A few nights later, Bill started talking with the bartender at the local Elks club, explaining his situation, and she offered him her house for a few months. She was leaving for the summer and needed someone to feed her goats. Two days later, Bill, Spooky, and Zippo moved into a nice new home in northwestern Washington. Two days after that, the woman was back. She’d gotten into a fight with the man she was going to visit; she wasn’t going away for the summer after all; Bill and his cats had to scram.
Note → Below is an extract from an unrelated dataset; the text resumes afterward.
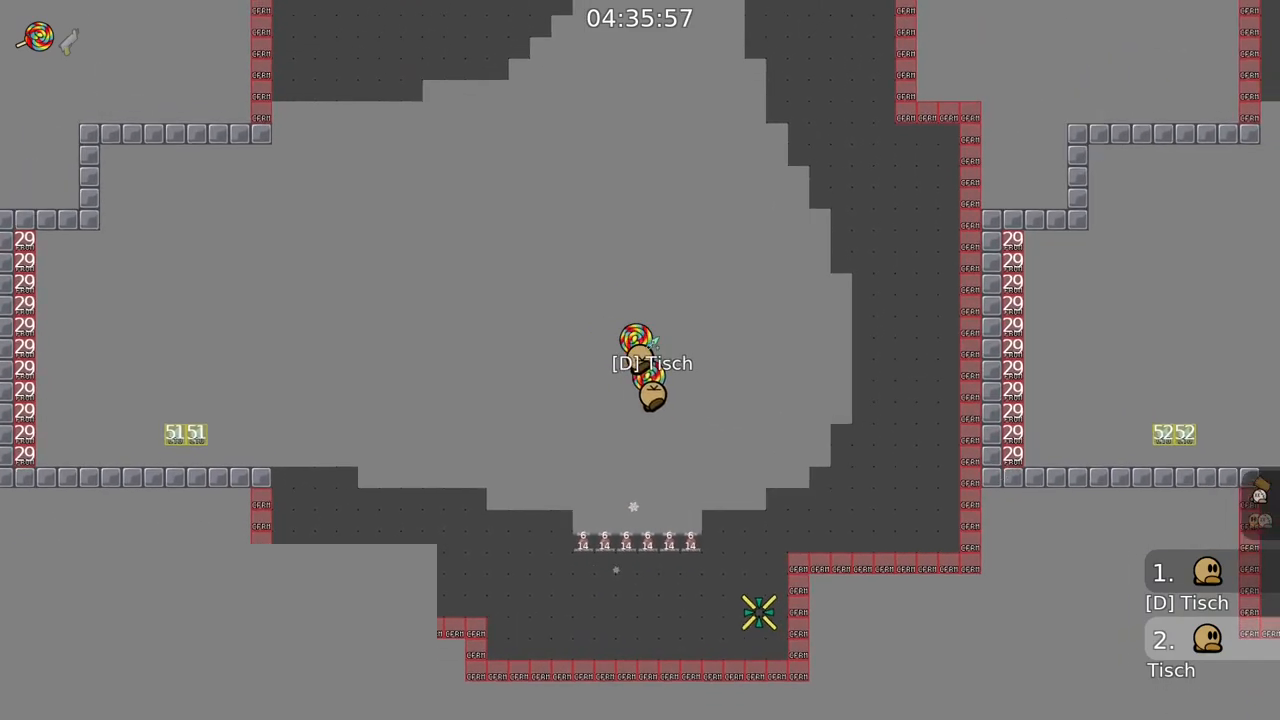
{"keys": [], "mouse": ["right"], "events": []}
That wasn’t easy, unfortunately, for an unemployed metal fabricator in the middle of a recession. Bill couldn’t rent an apartment without a steady paycheck or money in the bank, and his personal housing crisis dragged on and on. For two weeks, Bill hunted for a job while the woman got madder and madder. Finally, he found work as a caretaker for the very ill. It was a good job in a bad economy, and quite a relief. The first thing Bill did when he arrived home from his first day on the job was to call out, “Spooky! Spooky!” He wanted to celebrate.

No Spooky.

No Spooky for dinner.

And no Spooky at bedtime, either.

Bill knew something was wrong. He searched the neighborhood. No sign of Spooky. The woman said the coyotes must have gotten him. Bill didn’t think so. He knew what death felt like, and he didn’t have the feeling. He just didn’t believe Spooky was gone. He figured Spooky must have been accidently locked in a garage or a work shed, and that when he broke free, he’d come home. At dusk, Bill would stand on the porch and listen for Spooky. Every night, he thought he heard Spooky’s distant meow. Zippo was out all the time looking for Spooky in his own way, so it could have been Zippo’s meow being carried on the wind. But Bill didn’t think so. He’d wake up in the middle of the night and swear he heard Spooky. He became convinced Spooky had fallen in an old well or been trapped in a hole, and he searched through the backyards and the forest looking for him. Bill had walked out on so much else in his life. He would never walk out on Spooky.